◆ Vorliegender Text ◆
Autor: Christopher Diekhaus
 
Blutig und sarkastisch: Coralie Fargeat haut in ihrem zweiten abendfüllenden Spielfilm ordentlich auf den Putz. Mittendrin: eine famose Demi Moore.
 
Verblasster Ruhm
 
Dass sie Zurückhaltung nicht unbedingt bevorzugt, ließ die Französin Coralie Fargeat bereits in ihrem Debütwerk „Revenge“ (2017) durchblicken. Der Titel ist hier Programm und verweist auf ein in den 1970er-Jahren erblühendes Thriller-Subgenre, das nicht den besten Ruf genießt. Unter dem Begriff Rape-and-Revenge-Film fasst man Arbeiten zusammen, in denen zu Beginn meistens Frauen brutal vergewaltigt werden. Sie oder ihnen nahestehende Menschen rächen sich später auf nicht weniger barbarische Weise.
 
Kritiker prangerten schon damals die oft genüssliche Inszenierung der handlungsauslösenden Taten an. Ein Vorwurf, der mit Blick auf zahlreicher Vertreter leider absolut berechtigt ist. In ihrem poppig arrangierten, stylischen Erstling spielt Fargeat geschickt mit den Konventionen dieser Spannungsunterart und wirbelt lustvoll filmische Geschlechtszuschreibungen durcheinander. Ihr Reißer mag nicht sehr glaubwürdig sein, liefert aber einprägsame Bilder und erzeugt eine fiebrig-packende Stimmung.
 
Ähnliches kann man nun auch über „The Substance“ sagen. Ein stark satirisch eingefärbtes Bodyhorrordrama, das die Film- und Fernsehwelt als ein inhumanes, vor allem Frauen degradierendes und zerstörendes System beschreibt. Besonders macht den Genre-Mix schon das Mitwirken Demi Moores, die in den letzten Jahren im großen Hollywood-Zirkus im Grunde nicht mehr stattfand. Nach der Premiere in Cannes feierte die Presse vor allem ihre Rückkehr ins Rampenlicht. Und in der Tat: Die Darbietung der US-Schauspielerin zählt zu den absoluten Highlights von Fargeats neuem Leinwandprojekt.

[Einträge in einem Datensatz]
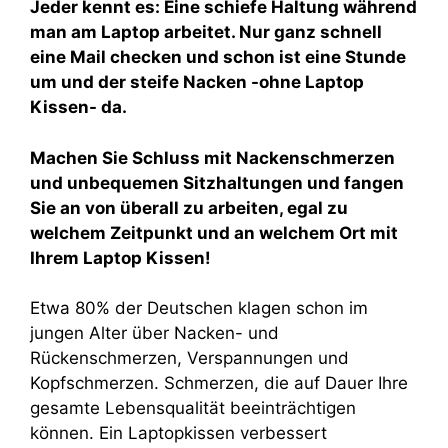
Jeder kennt es: Eine schiefe Haltung während
man am Laptop arbeitet. Nur ganz schnell
eine Mail checken und schon ist eine Stunde
um und der steife Nacken -ohne Laptop
Kissen- da.
Machen Sie Schluss mit Nackenschmerzen
und unbequemen Sitzhaltungen und fangen
Sie an von überall zu arbeiten, egal zu
welchem Zeitpunkt und an welchem Ort mit
Ihrem Laptop Kissen!
Etwa 80% der Deutschen klagen schon im
jungen Alter über Nacken- und
Rückenschmerzen, Verspannungen und
Kopfschmerzen. Schmerzen, die auf Dauer Ihre
gesamte Lebensqualität beeinträchtigen
können. Ein Laptopkissen verbessert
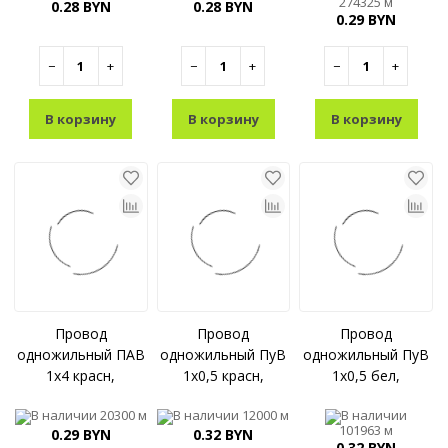
274325 м
0.28 BYN
0.28 BYN
0.29 BYN
−
+
−
+
−
+
В корзину
В корзину
В корзину
Провод
Провод
Провод
одножильный ПАВ
одножильный ПуВ
одножильный ПуВ
1x4 красн,
1x0,5 красн,
1x0,5 бел,
В наличии
20300 м
В наличии
12000 м
В наличии
101963 м
0.29 BYN
0.32 BYN
0.32 BYN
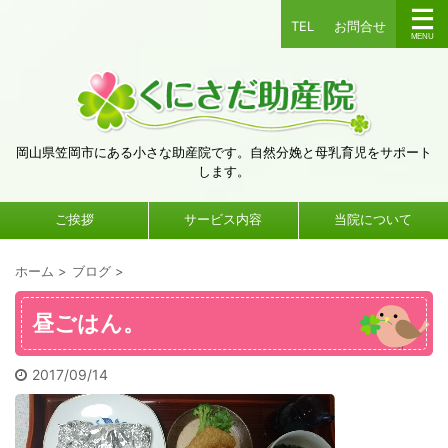
TEL
お問合せ
岡山県笠岡市にある小さな助産院です。自然分娩と母乳育児をサポート
します。
ご挨拶
サービス内容
当院について
ホーム
>
ブログ
>
昼ごはん。
2017/09/14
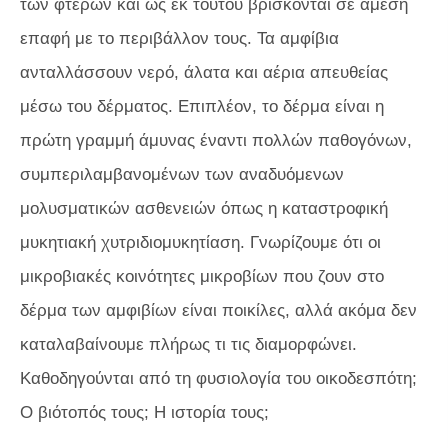
των φτερών και ως εκ τούτου βρίσκονται σε άμεση
επαφή με το περιβάλλον τους. Τα αμφίβια
ανταλλάσσουν νερό, άλατα και αέρια απευθείας
μέσω του δέρματος. Επιπλέον, το δέρμα είναι η
πρώτη γραμμή άμυνας έναντι πολλών παθογόνων,
συμπεριλαμβανομένων των αναδυόμενων
μολυσματικών ασθενειών όπως η καταστροφική
μυκητιακή χυτριδιομυκητίαση. Γνωρίζουμε ότι οι
μικροβιακές κοινότητες μικροβίων που ζουν στο
δέρμα των αμφιβίων είναι ποικίλες, αλλά ακόμα δεν
καταλαβαίνουμε πλήρως τι τις διαμορφώνει.
Καθοδηγούνται από τη φυσιολογία του οικοδεσπότη;
Ο βιότοπός τους; Η ιστορία τους;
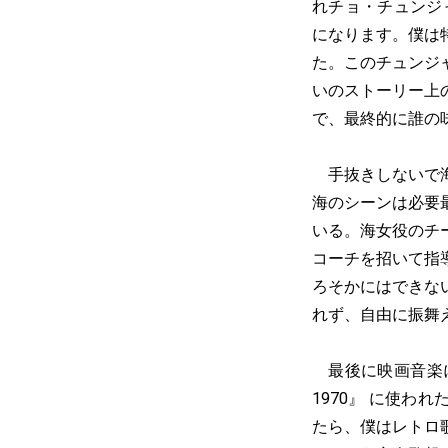
れチョ・チュンジ
になります。僕は
た。このチュンジ
いのストーリー上
で、最終的に誰の
手抜きしないで海
海のシーンは必要
いる。海女役のチ
コーチを招いて指
ろそかにはできな
れず、自由に振舞
最後に映画音楽に
1970』 に使わ
たら、僕はレトロ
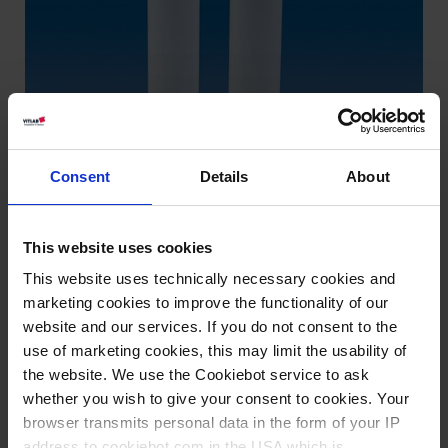
Consent
Details
About
This website uses cookies
This website uses technically necessary cookies and
marketing cookies to improve the functionality of our
website and our services. If you do not consent to the
use of marketing cookies, this may limit the usability of
the website. We use the Cookiebot service to ask
whether you wish to give your consent to cookies. Your
Savoir: Produits
browser transmits personal data in the form of your IP
en plastique
address to cookiebot.com in the USA which is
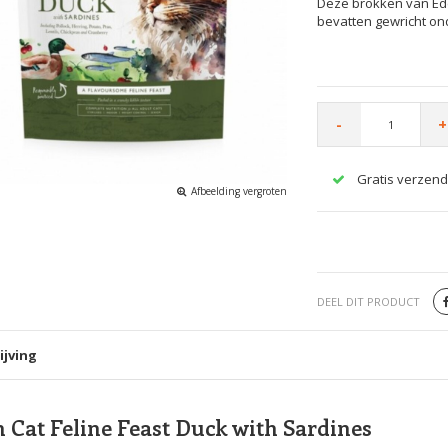
Deze brokken van Ede
bevatten gewricht on
-
+
Gratis verzend
Afbeelding vergroten
DEEL DIT PRODUCT
ijving
 Cat Feline Feast Duck with Sardines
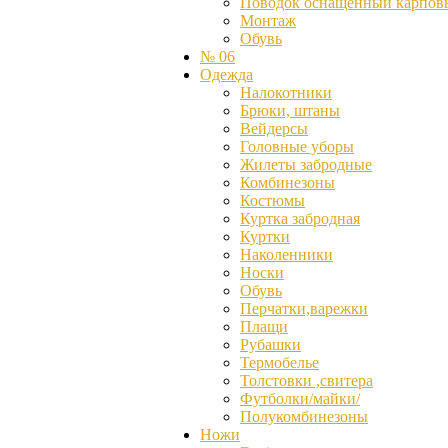
Поводок оснащённый карпов
Монтаж
Обувь
№ 06
Одежда
Налокотники
Брюки, штаны
Вейдерсы
Головные уборы
Жилеты забродные
Комбинезоны
Костюмы
Куртка забродная
Куртки
Наколенники
Носки
Обувь
Перчатки,варежки
Плащи
Рубашки
Термобелье
Толстовки ,свитера
Футболки/майки/
Полукомбинезоны
Ножи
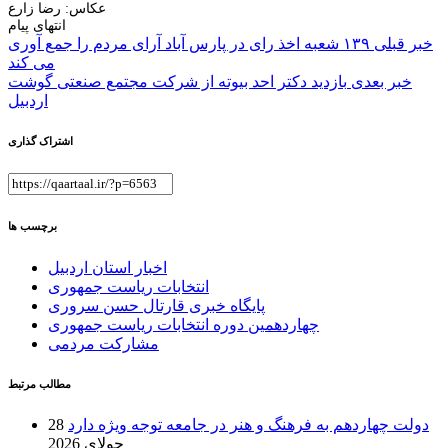
عکاس: رضا زارع
انتهای پیام
راهبری
خبر قبلی
۱۳۹ شعبه اخذ رای در پارس آباد آرای مردم را جمع آوری
می کند
نوشته
خبر بعدی
بازدید دکتر احد بیوته از شرکت مجتمع صنعتی گوشت
اردبیل
اشتراک گذاری
برچسب ها
اخبار استان اردبیل
انتخابات ریاست جمهوری
پایگاه خبری قارتال حسن سروری
چهاردهمین دوره انتخابات ریاست جمهوری
مشارکت مردمی
مطالب مرتبط
دولت چهاردهم به فرهنگ و هنر در جامعه توجه ویژه دارد
28
جولای 2026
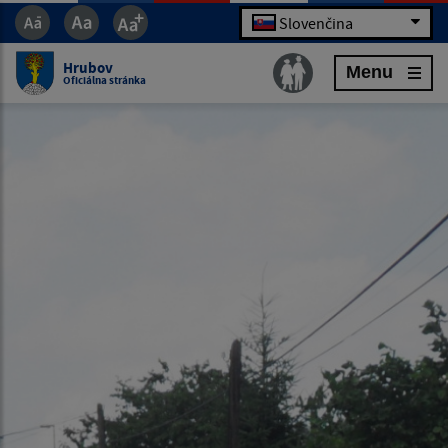
Slovenčina
Hrubov
Menu
Oficiálna stránka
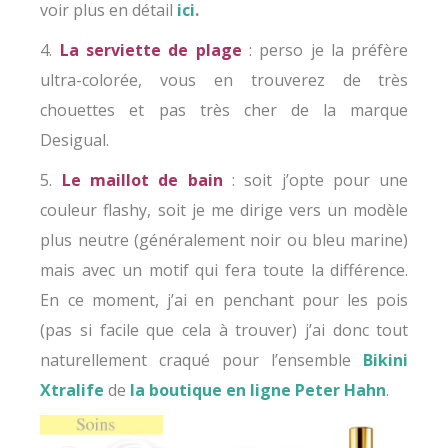
voir plus en détail
ici
.
4.
La serviette de plage
: perso je la préfère
ultra-colorée, vous en trouverez de très
chouettes et pas très cher de la marque
Desigual.
5.
Le maillot de bain
: soit j’opte pour une
couleur flashy, soit je me dirige vers un modèle
plus neutre (généralement noir ou bleu marine)
mais avec un motif qui fera toute la différence.
En ce moment, j’ai en penchant pour les pois
(pas si facile que cela à trouver) j’ai donc tout
naturellement craqué pour l’ensemble
Bikini
Xtralife
de
la boutique en ligne Peter Hahn
.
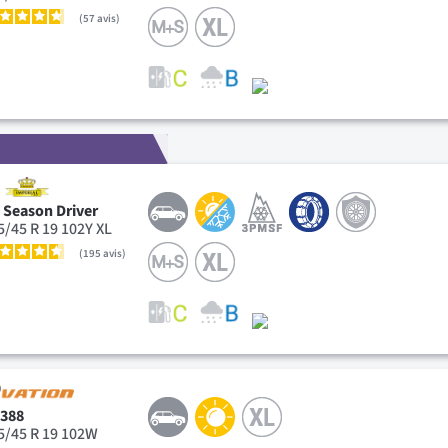
57
avis
l Season Driver
5/45 R 19 102Y XL
195
avis
-388
5/45 R 19 102W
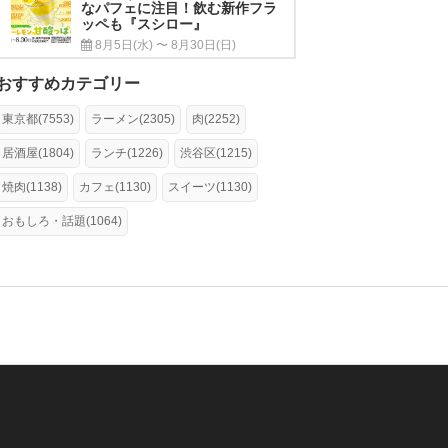
なパフェに注目！飲む新作フラ
ッペも『スシロー』
8月5日(水) 〜 8月30日(日)
おすすめカテゴリー
東京都(7553)
ラーメン(2305)
肉(2252)
居酒屋(1804)
ランチ(1226)
渋谷区(1215)
焼肉(1138)
カフェ(1130)
スイーツ(1130)
おもしろ・話題(1064)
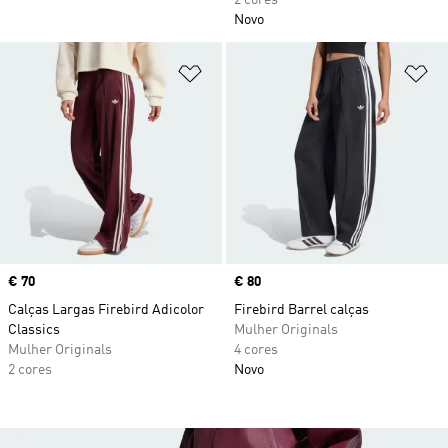
2 cores
Novo
Adicionar à Lista de Desejos
Ad
Price
€ 70
Price
€ 80
Calças Largas Firebird Adicolor
Firebird Barrel calças
Classics
Mulher Originals
Mulher Originals
4 cores
2 cores
Novo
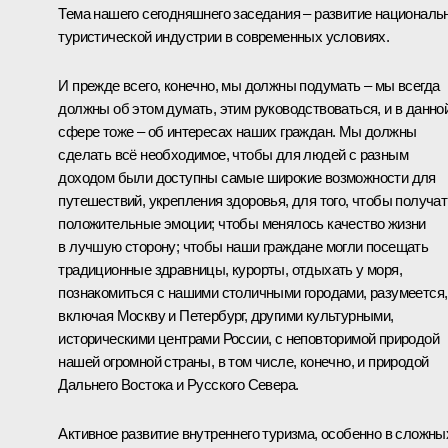
Тема нашего сегодняшнего заседания – развитие националь
туристической индустрии в современных условиях.
И прежде всего, конечно, мы должны подумать – мы всегда
должны об этом думать, этим руководствоваться, и в данно
сфере тоже – об интересах наших граждан. Мы должны
сделать всё необходимое, чтобы для людей с разным
доходом были доступны самые широкие возможности для
путешествий, укрепления здоровья, для того, чтобы получат
положительные эмоции; чтобы менялось качество жизни
в лучшую сторону; чтобы наши граждане могли посещать
традиционные здравницы, курорты, отдыхать у моря,
познакомиться с нашими столичными городами, разумеется,
включая Москву и Петербург, другими культурными,
историческими центрами России, с неповторимой природой
нашей огромной страны, в том числе, конечно, и природой
Дальнего Востока и Русского Севера.
Активное развитие внутреннего туризма, особенно в сложны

◆ Aufgaben ◆
[1] Beantworten Sie anhand der Filmkritik:
(a) In welchem Jahr erschien „Revenge“?
(b) In welchem Jahrzehnt erblühte das Thriller-Subgenre, auf das der Titel verweist?
(c) Wo fand die Premiere von „The Substance“ statt?
[2] Ersetzen Sie in der Filmkritik zwischen „Blutig und sarkastisch: Coralie“ und „weniger barbarische Weise.“, beides eingeschlossen, „Debütwerk“ durch „Erstlingswerk“, und schreiben Sie diesen Abschnitt bitte vollständig neu auf.
Stützen Sie sich ausschließlich auf den vorliegenden Text.

◆ Lösungen ◆
[1]
(a) 2017
(b) In den 1970er-Jahren
(c) In Cannes

[2]
Blutig und sarkastisch: Coralie Fargeat haut in ihrem zweiten abendfüllenden Spielfilm ordentlich auf den Putz. Mittendrin: eine famose Demi Moore.
 
Verblasster Ruhm
 
Dass sie Zurückhaltung nicht unbedingt bevorzugt, ließ die Französin Coralie Fargeat bereits in ihrem Erstlingswerk „Revenge“ (2017) durchblicken. Der Titel ist hier Programm und verweist auf ein in den 1970er-Jahren erblühendes Thriller-Subgenre, das nicht den besten Ruf genießt. Unter dem Begriff Rape-and-Revenge-Film fasst man Arbeiten zusammen, in denen zu Beginn meistens Frauen brutal vergewaltigt werden. Sie oder ihnen nahestehende Menschen rächen sich später auf nicht weniger barbarische Weise.